Waktu itu (maksud saya saat mengobrol tadi), “Bahasa Menunjukkan Senioritas” kami pakai untuk sang senior tersebut di atas. Kami percaya bahwa senior seharusnya mahasiswa dengan isi kepala bernas dan keteladanan yang berkualitas.

Kejadian paling sering saat mana kita dapat merasakan bobot suatu isi kepala adalah ketika si empunya kepala sedang bertutur. Karena itulah, kami sepakat untuk melihat senioritas dari tutur bahasanya.

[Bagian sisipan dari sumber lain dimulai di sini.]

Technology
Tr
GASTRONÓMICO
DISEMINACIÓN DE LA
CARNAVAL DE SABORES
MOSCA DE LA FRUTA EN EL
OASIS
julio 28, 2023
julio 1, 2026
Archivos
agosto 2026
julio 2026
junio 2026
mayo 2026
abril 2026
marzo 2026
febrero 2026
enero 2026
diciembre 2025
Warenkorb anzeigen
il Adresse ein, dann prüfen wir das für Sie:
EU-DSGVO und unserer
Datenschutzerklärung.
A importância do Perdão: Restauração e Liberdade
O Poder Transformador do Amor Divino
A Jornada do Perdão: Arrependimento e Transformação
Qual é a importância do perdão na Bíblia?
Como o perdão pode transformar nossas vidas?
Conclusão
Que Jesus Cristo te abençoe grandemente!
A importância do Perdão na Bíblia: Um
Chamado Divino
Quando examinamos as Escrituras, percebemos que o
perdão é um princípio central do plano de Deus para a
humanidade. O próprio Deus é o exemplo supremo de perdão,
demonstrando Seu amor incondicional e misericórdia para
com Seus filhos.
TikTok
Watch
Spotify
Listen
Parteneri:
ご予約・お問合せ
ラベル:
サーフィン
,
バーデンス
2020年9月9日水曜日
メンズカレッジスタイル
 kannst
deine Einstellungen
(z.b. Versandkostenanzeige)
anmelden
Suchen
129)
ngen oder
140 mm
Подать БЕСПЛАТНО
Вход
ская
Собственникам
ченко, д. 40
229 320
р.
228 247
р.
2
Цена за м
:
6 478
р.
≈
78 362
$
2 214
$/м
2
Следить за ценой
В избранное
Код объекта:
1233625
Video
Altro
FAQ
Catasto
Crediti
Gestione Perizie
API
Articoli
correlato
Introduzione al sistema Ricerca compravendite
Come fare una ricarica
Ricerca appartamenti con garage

Itu syarat nomor wahid, dan seyogyanya dilengkapi lagi dengan keteladanan. Senioritas adalah banyak bicara dengan kalimat bernas sekaligus banyak bekerja dengan keteladanan berkualitas.

***

Beberapa hari kemudian, saya kembali mengulang keisengan untuk merangkai sendiri suatu istilah karbitan baru: “psikoseniorologi”. Istilah ini – karena ada akhiran logi – mengandung muatan ilmu. Dan psiko bermuatan rohani, mental, atau kepribadian. Jadi, istilah karbitan itu bagi saya menelurkan makna “ilmu kejiwaan senioritas”.

Saya yakin, psikoseniorologi penting untuk para senior sekaligus para yunior. Melalui banyak pengamatan langsung, boleh kita tarik kesimpulan bahwa senioritas adalah kedewasaan berpikir, bertindak, dan bertutur. Sehingga adalah salah jika ada yang melihat senioritas hanya berdasar pada usia, apalagi ukuran besar tubuh dan kekuatan otot.

Uraian di atas membeberkan tiga jurus sederhana dalam melihat tingkat senioritas, yaitu penilaian atas pola pikir, tindakan, dan tutur wicara yang dewasa. Rosihan Abdulhaq, seorang rekan alumni yang juga editor pada harian Pikiran Rakyat, punya istilah lain lagi ketika mencaci tindakan tak pantas oleh seorang mahasiswa, dengan ejekan tidak mahasiswawi. Dari ejekan itu, saya tarik lagi satu istilah baru, yakni: “mahasiswawi”. Tidak terlalu sulit untuk memahami makna kata itu. Sebagaimana manusia yang seharusnya benar-benar menjadi manusia sesuai kodratNya sehingga berbeda dengan hewan, tumbuhan, dan benda-benda mati, maka mahasiswa juga seharusnya benar-benar menjadi mahasiswa sesuai batasan dunia pendidikan tinggi. Mahasiswawi, ada dalam kampus dimana pendidikan, penelitian, dan pengabdian masyarakat diselenggarakan. Mahasiswawi ada dalam dunia kemahasiswaan yang dinamis. Persoalan yang masih ada kini hanyalah apakah kita menyadarinya?

Menilai kadar senioritas adalah menilai kapasitas dan bobot kemahasiswaan yang berpancar dari kodrat mahasiswawi. Lewat telaah sedikit lebih jauh ke depan melalui psikoseniorologi, maka akan lebih banyak wawasan kita dapatkan.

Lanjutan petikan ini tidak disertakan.